# Required work
- a) Which colleges and universities does the Bob Does Sports article name?
- b) From the Bob Does Sports article, return the text that begins at the words "YouTube information" and stops after "Have A Day.".

# Selected passage
__________

- Years active: 2021–present

YouTube information
- Channel: Bob Does Sports;
- Genre: Sports
- Subscribers: 1.48 million
- Views: 419.5 million
- Website: breezygolf.com

= Bob Does Sports =

American YouTube channel

Bob Does Sports is an American YouTube channel based around golf. It was founded in 2021 by Bobby Fairways (Robby Berger), with Joey Cold Cuts (Joseph Demare) and Fat Perez (Nick Stubbe) later becoming a part of the channel. They have collaborated with Barstool Sports to host the Internet Invitational tournament. In addition to content creation, Bob Does Sports also operates an apparel line, Breezy, and an alcoholic drink brand, Have A Day.

==History==
The Bob Does Sports channel was created in September 2021 by Robby Berger, a part-time comedian who was also the creator of the TikTok account BrilliantlyDumb. The channel was originally meant to be a variety sports channel, with Berger going to major sporting events from various sports, such as the Ryder Cup or the World Series, but it switched to exclusively golf after he posted a video of him with Joseph Demare. Berger had previously become known for his playful heckling of golf pros at events. Berger first met Demare when they were both working at the Beverly Wilshire Hotel in Beverly Hills, California; Berger had acquired the job through his cousin, moving to California from Randolph, New Jersey, in 2018. He worked the overnight shift as a doorman, making videos during the day and editing and posting them to BrilliantlyDumb at night. He later was promoted to Guest Services Manager at the establishment. Demare, who was from Vancouver, was a hockey goalie in his childhood and worked in restaurants before getting a job at the Four Seasons in Whistler. He later moved to work at the Beverly Wilshire as the restaurant manager. Berger, a pitcher in college at Fairleigh Dickinson University, had only been into golf since his adult years, but Nick Stubbe, the best golfer of the group, had been involved in the sport since he was a child, playing two years of Division III at Hampden–Sydney College. During his job working full-time with public accounting and commercial real estate investment funds, Stubbe frequently took weekdays off to play golf. He had earned his accounting degree at the Virginia Commonwealth University, going there after transferring to the University of Richmond from Hampden–Sydney in 2009. Stubbe, who was from Richmond, Virginia, met Berger online during the pandemic, participating in the latter's Zoom happy hours. Berger once invited him to play golf with him and added him to the channel in July 2022 after seeing how good he was, with Stubbe quitting his job. Stubbe's nickname, "Fat Perez", came from a comparison to golfer Pat Perez.

__________

# Entries provided
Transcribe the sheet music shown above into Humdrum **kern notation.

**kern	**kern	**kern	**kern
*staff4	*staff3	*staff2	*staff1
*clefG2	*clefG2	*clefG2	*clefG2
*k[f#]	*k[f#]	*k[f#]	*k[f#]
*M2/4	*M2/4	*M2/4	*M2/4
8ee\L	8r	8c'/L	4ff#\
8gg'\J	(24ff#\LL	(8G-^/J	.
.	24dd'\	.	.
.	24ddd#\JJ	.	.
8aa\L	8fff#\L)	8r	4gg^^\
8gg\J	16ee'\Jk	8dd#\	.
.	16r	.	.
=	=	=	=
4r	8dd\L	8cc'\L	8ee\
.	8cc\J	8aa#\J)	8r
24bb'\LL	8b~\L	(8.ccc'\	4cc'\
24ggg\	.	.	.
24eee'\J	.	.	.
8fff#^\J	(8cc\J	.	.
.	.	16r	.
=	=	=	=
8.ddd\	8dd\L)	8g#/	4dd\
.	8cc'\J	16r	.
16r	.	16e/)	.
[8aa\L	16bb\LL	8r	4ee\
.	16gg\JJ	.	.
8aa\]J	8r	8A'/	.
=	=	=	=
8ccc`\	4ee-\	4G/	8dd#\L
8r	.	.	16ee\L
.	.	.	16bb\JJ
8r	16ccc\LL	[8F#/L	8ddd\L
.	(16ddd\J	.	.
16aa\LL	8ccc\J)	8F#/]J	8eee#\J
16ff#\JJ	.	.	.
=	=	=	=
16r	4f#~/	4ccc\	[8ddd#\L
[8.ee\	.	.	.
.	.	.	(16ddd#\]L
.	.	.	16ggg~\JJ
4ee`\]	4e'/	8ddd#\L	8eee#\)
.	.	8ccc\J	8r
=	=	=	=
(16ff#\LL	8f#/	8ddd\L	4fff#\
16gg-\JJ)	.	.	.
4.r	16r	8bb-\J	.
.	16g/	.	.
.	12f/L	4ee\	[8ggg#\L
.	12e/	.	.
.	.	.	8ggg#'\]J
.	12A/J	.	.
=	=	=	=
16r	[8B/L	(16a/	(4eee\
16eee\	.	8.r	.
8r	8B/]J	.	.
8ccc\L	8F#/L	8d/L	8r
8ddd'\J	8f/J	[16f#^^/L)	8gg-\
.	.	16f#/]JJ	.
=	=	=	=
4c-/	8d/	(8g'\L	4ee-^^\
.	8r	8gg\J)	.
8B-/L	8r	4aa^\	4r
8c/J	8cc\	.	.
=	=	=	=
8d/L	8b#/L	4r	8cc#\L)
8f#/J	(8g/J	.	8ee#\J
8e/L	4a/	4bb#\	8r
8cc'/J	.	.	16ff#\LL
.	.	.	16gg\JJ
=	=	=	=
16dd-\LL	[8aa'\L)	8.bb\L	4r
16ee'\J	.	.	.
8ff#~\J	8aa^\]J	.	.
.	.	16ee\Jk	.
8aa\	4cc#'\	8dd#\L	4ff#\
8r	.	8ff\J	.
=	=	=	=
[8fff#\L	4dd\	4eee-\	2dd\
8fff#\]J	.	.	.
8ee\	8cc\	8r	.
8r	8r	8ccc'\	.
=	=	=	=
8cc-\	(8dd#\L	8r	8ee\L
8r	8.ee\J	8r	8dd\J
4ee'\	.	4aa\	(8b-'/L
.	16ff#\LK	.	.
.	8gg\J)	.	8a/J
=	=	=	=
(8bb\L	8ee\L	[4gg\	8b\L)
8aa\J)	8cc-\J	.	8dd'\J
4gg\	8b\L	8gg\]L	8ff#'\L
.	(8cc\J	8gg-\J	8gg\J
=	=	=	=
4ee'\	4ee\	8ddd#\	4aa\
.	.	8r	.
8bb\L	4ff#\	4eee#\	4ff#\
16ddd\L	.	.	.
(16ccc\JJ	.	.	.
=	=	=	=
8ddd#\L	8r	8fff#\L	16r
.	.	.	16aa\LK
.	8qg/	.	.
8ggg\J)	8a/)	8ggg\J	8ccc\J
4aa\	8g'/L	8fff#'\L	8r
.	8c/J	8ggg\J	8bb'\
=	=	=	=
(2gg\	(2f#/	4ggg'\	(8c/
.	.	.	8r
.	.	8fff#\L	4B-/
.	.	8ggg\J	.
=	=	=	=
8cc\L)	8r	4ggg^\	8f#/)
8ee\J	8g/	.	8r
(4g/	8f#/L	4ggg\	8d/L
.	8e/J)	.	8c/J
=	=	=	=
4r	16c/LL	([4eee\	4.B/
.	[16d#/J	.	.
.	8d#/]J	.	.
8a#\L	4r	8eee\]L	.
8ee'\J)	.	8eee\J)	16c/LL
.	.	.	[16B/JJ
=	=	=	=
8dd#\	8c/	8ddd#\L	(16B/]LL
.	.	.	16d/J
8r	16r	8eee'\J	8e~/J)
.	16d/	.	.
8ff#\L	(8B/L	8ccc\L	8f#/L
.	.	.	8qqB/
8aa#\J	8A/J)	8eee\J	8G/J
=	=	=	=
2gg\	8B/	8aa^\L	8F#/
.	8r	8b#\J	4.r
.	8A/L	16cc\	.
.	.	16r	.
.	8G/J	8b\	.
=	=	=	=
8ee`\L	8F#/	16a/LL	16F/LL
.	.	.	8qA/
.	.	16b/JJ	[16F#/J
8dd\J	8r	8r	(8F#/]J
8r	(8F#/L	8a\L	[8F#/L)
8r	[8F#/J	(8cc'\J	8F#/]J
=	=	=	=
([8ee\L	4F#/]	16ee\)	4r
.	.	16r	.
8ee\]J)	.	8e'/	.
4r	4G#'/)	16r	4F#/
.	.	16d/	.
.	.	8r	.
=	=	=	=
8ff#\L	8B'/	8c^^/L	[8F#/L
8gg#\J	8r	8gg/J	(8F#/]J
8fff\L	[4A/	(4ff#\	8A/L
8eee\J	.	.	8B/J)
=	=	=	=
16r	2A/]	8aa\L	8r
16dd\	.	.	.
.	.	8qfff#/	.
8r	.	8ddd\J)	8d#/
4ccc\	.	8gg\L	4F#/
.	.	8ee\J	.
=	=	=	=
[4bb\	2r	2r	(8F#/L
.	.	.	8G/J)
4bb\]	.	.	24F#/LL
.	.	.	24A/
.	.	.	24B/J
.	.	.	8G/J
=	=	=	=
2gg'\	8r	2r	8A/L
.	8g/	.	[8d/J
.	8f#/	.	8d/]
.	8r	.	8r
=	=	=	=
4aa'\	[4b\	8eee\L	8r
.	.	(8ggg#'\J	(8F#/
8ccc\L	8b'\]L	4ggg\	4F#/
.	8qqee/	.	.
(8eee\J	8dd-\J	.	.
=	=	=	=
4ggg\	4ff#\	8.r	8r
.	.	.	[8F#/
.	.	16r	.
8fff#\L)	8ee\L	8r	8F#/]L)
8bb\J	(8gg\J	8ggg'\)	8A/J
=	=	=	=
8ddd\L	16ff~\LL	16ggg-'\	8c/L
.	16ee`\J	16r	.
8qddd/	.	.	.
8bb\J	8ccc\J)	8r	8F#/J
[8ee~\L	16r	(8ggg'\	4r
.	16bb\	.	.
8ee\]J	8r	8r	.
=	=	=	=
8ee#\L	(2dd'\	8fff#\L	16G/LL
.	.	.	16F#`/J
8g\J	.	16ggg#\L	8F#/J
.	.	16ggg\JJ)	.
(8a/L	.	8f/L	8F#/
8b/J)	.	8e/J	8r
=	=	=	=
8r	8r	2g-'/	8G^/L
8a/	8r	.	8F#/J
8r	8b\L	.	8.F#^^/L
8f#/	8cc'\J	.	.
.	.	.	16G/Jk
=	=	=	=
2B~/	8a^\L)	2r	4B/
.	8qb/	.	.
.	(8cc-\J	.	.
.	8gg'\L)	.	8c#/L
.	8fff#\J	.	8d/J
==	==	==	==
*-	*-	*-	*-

__________

# Results for each task
- a)
- Fairleigh Dickinson University
- Hampden–Sydney College
- Virginia Commonwealth University
- University of Richmond

- b)
YouTube information
- Channel: Bob Does Sports;
- Genre: Sports
- Subscribers: 1.48 million
- Views: 419.5 million
- Website: breezygolf.com

= Bob Does Sports =

American YouTube channel

Bob Does Sports is an American YouTube channel based around golf. It was founded in 2021 by Bobby Fairways (Robby Berger), with Joey Cold Cuts (Joseph Demare) and Fat Perez (Nick Stubbe) later becoming a part of the channel. They have collaborated with Barstool Sports to host the Internet Invitational tournament. In addition to content creation, Bob Does Sports also operates an apparel line, Breezy, and an alcoholic drink brand, Have A Day.